Prime Minister Narendra Modi said that this demonetisation – in which Rs14trillion was removed from circulation, out of about Rs17trillion, or 84 per cent – was to clean the system (or “drain the swamp”) of black money, fake currency, and terrorism-financing. The income tax department’s own data analysis shows that only six per cent of black money is cash. Experts say the rest is in real estate, gold, stocks and foreign banks. Counterfeiting, according to a parliamentary presentation in 2012, was estimated around Rs 25billion. Terrorism-funding, according to intelligence sources, are Rs1.5-2billion (neighbouring countries spend more of their own currency on training camps, arms, food and lodging, etc). Also, captured or killed terrorists are always reported to be carrying Rs300,000-500,000 of fake currency. According to the Ministry of Home Affairs report, in 2015 108 terrorists were neutralised and two caught alive. So the reasons that Modi gave amount to just a drop in a vast ocean.
And even if the black stock is cleaned, the black flow has not been stopped. A friend bought a house and half had to be paid in cash. He asked how the cash would disposed of: the broker said that it would be shown as agricultural income, which is not taxed. Obviously, demonetisation should have taken place along with tax reform – not just in the Goods and Services Tax (GST), but in undocumented areas of the Indian economy. But no government will ever dare tax farmers. So all that has got hit is the recovery of the real estate market, depressed since 2010; experts hoped that it would recover a year after the implementation of GST (expected in April 2017). That expectation has been pushed back another year, close to the 2019 general election.

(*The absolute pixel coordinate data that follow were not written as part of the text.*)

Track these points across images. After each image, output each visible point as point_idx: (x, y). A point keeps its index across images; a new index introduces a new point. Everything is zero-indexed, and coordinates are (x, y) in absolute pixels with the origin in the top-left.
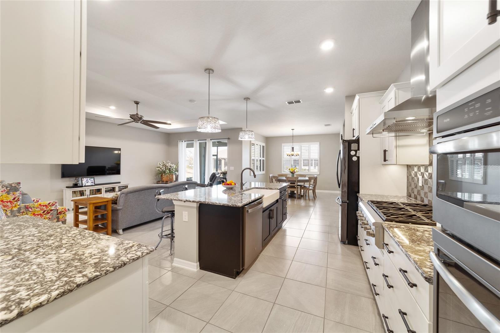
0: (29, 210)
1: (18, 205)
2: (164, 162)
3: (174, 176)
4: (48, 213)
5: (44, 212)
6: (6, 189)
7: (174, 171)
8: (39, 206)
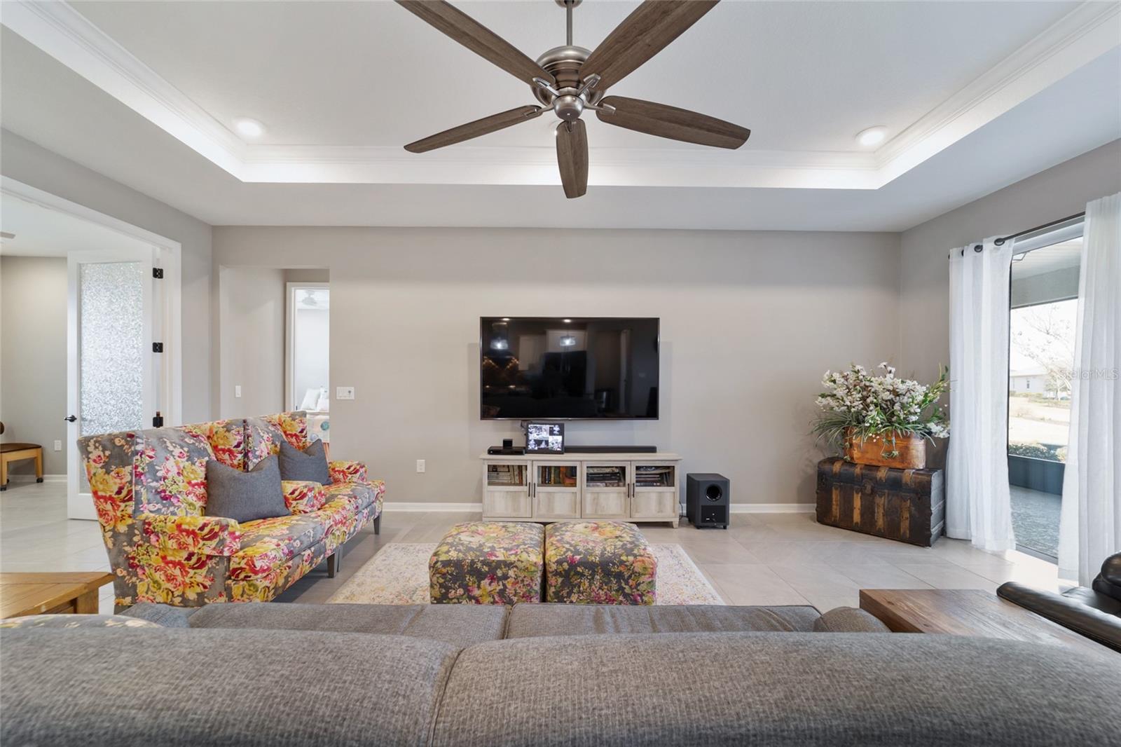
1: (130, 517)
2: (858, 367)
3: (918, 448)
4: (201, 564)
5: (189, 559)
6: (101, 454)
7: (914, 418)
8: (176, 533)
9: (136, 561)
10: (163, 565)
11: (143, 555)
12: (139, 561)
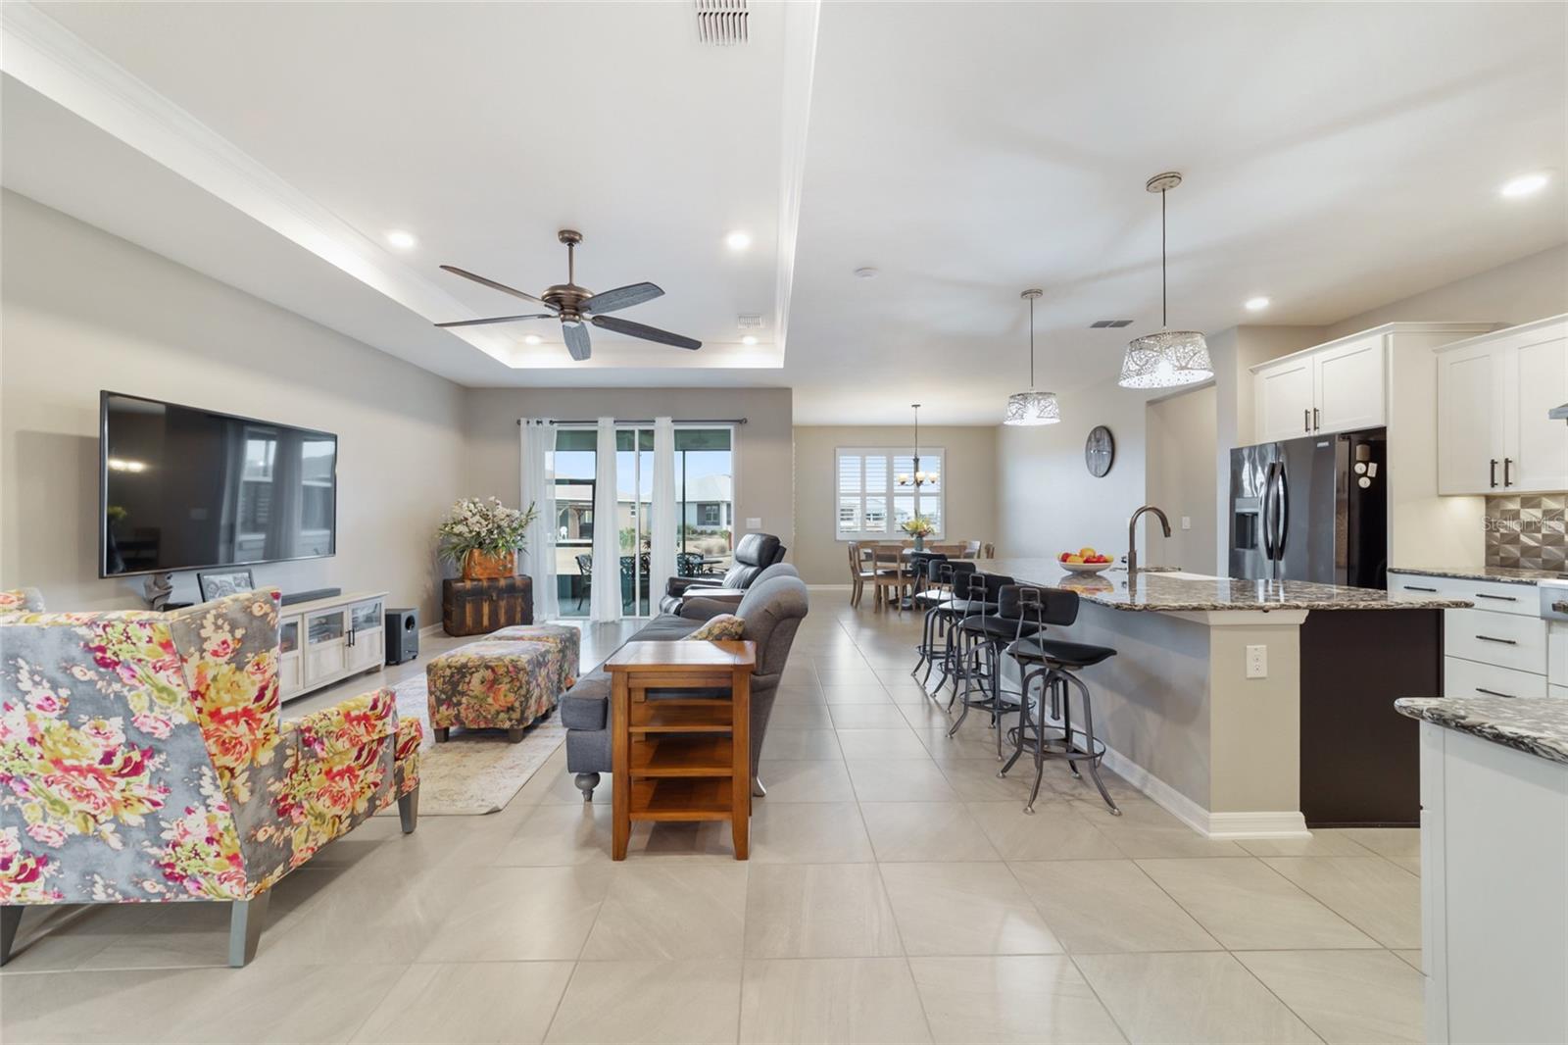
0: (314, 755)
1: (276, 732)
4: (372, 757)
5: (358, 757)
6: (229, 638)
9: (290, 800)
10: (327, 784)
11: (300, 784)
12: (294, 798)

If banking has become torture for urbanites, imagine what it must be like in the countryside. According to a December 2015 Reserve Bank of India (RBI) report, there are an average of 12,863 customers per bank branch in rural and semi-urban India, while there are only 5,351 customers in urban branches. According to former finance minister P Chidambaram, there are a total 1,34,000 bank branches all over India. Modi’s middle-class supporters have been calling for a few days of individual pain for long-term collective gain.
It now looks like a few months of pain; and in the long-run, we are all dead. One can’t fault Modi for his ideas – after all, it’s his government, his prerogative. But this disatrous implementation is somebody’s fault. RBI Governor Urijit Patel has not given anyone much confidence, least of all Modi, with having incorrectly assessed the logistical difficulty of currency replacement. Finance minister Arun Jaitley did not give his boss the IT’s own data to make a proper decision, but he can’t be blamed too much because demonetisation has long been a bee in the right-wing bonnet. Perhaps the implementation mishap was because of the tight circle of secrecy, which probably included party chief Amit Shah but not Chief Economic Advisor Arvind Subramanian, as Chidambaram has alleged.
It is foolhardy to predict how demonetisation will play out. The best barometer will the Uttar Pradesh assembly election, which is scheduled to be held by April-May. Then we’ll know if the dubious gain was worth the protracted pain.